• **Work to be completed**
Reproduce every one of the records below word for word, keeping each line as it stands.

#### Supplied entries

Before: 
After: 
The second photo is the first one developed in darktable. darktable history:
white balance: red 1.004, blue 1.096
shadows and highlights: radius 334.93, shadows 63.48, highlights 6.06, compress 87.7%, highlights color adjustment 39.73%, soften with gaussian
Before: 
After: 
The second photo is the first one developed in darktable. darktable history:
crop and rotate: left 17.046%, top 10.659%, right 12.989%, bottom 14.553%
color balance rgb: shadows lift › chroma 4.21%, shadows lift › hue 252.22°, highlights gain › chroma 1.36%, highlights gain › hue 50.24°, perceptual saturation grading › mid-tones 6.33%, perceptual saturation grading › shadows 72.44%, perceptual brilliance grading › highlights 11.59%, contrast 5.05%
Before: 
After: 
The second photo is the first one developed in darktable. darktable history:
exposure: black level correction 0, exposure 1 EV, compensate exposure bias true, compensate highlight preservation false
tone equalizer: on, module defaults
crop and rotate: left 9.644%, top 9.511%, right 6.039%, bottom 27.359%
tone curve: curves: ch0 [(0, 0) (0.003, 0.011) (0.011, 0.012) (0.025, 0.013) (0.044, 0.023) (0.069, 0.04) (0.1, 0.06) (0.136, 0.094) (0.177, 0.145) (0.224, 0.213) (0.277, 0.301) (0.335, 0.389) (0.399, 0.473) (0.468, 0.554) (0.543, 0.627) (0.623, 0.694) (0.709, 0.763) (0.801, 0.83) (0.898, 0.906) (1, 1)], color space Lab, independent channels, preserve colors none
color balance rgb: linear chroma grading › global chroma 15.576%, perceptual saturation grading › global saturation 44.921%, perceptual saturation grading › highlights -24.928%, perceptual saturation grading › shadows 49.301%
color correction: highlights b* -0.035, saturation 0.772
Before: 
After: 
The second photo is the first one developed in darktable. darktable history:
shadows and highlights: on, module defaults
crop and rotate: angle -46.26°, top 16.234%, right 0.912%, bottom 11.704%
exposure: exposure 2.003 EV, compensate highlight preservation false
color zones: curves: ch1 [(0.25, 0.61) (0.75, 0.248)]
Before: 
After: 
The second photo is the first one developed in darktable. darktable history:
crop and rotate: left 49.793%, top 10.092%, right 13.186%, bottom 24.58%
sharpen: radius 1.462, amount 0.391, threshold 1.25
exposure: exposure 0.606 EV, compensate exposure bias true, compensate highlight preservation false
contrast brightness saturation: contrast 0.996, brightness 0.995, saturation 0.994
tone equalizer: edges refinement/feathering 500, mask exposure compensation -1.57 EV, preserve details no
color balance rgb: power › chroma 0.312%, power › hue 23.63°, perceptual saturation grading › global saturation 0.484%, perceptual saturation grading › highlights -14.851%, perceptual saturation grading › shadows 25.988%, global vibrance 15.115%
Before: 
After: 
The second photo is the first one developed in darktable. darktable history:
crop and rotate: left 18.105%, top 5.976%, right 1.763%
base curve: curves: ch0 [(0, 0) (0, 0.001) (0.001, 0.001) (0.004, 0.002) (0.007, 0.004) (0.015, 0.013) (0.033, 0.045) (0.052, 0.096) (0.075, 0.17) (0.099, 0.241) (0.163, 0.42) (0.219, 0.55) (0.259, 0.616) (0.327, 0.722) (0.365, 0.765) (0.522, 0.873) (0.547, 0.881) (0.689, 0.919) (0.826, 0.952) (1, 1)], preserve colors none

########

• **Solution**
Before: 
After: 
The second photo is the first one developed in darktable. darktable history:
white balance: red 1.004, blue 1.096
shadows and highlights: radius 334.93, shadows 63.48, highlights 6.06, compress 87.7%, highlights color adjustment 39.73%, soften with gaussian
Before: 
After: 
The second photo is the first one developed in darktable. darktable history:
crop and rotate: left 17.046%, top 10.659%, right 12.989%, bottom 14.553%
color balance rgb: shadows lift › chroma 4.21%, shadows lift › hue 252.22°, highlights gain › chroma 1.36%, highlights gain › hue 50.24°, perceptual saturation grading › mid-tones 6.33%, perceptual saturation grading › shadows 72.44%, perceptual brilliance grading › highlights 11.59%, contrast 5.05%
Before: 
After: 
The second photo is the first one developed in darktable. darktable history:
exposure: black level correction 0, exposure 1 EV, compensate exposure bias true, compensate highlight preservation false
tone equalizer: on, module defaults
crop and rotate: left 9.644%, top 9.511%, right 6.039%, bottom 27.359%
tone curve: curves: ch0 [(0, 0) (0.003, 0.011) (0.011, 0.012) (0.025, 0.013) (0.044, 0.023) (0.069, 0.04) (0.1, 0.06) (0.136, 0.094) (0.177, 0.145) (0.224, 0.213) (0.277, 0.301) (0.335, 0.389) (0.399, 0.473) (0.468, 0.554) (0.543, 0.627) (0.623, 0.694) (0.709, 0.763) (0.801, 0.83) (0.898, 0.906) (1, 1)], color space Lab, independent channels, preserve colors none
color balance rgb: linear chroma grading › global chroma 15.576%, perceptual saturation grading › global saturation 44.921%, perceptual saturation grading › highlights -24.928%, perceptual saturation grading › shadows 49.301%
color correction: highlights b* -0.035, saturation 0.772
Before: 
After: 
The second photo is the first one developed in darktable. darktable history:
shadows and highlights: on, module defaults
crop and rotate: angle -46.26°, top 16.234%, right 0.912%, bottom 11.704%
exposure: exposure 2.003 EV, compensate highlight preservation false
color zones: curves: ch1 [(0.25, 0.61) (0.75, 0.248)]
Before: 
After: 
The second photo is the first one developed in darktable. darktable history:
crop and rotate: left 49.793%, top 10.092%, right 13.186%, bottom 24.58%
sharpen: radius 1.462, amount 0.391, threshold 1.25
exposure: exposure 0.606 EV, compensate exposure bias true, compensate highlight preservation false
contrast brightness saturation: contrast 0.996, brightness 0.995, saturation 0.994
tone equalizer: edges refinement/feathering 500, mask exposure compensation -1.57 EV, preserve details no
color balance rgb: power › chroma 0.312%, power › hue 23.63°, perceptual saturation grading › global saturation 0.484%, perceptual saturation grading › highlights -14.851%, perceptual saturation grading › shadows 25.988%, global vibrance 15.115%
Before: 
After: 
The second photo is the first one developed in darktable. darktable history:
crop and rotate: left 18.105%, top 5.976%, right 1.763%
base curve: curves: ch0 [(0, 0) (0, 0.001) (0.001, 0.001) (0.004, 0.002) (0.007, 0.004) (0.015, 0.013) (0.033, 0.045) (0.052, 0.096) (0.075, 0.17) (0.099, 0.241) (0.163, 0.42) (0.219, 0.55) (0.259, 0.616) (0.327, 0.722) (0.365, 0.765) (0.522, 0.873) (0.547, 0.881) (0.689, 0.919) (0.826, 0.952) (1, 1)], preserve colors none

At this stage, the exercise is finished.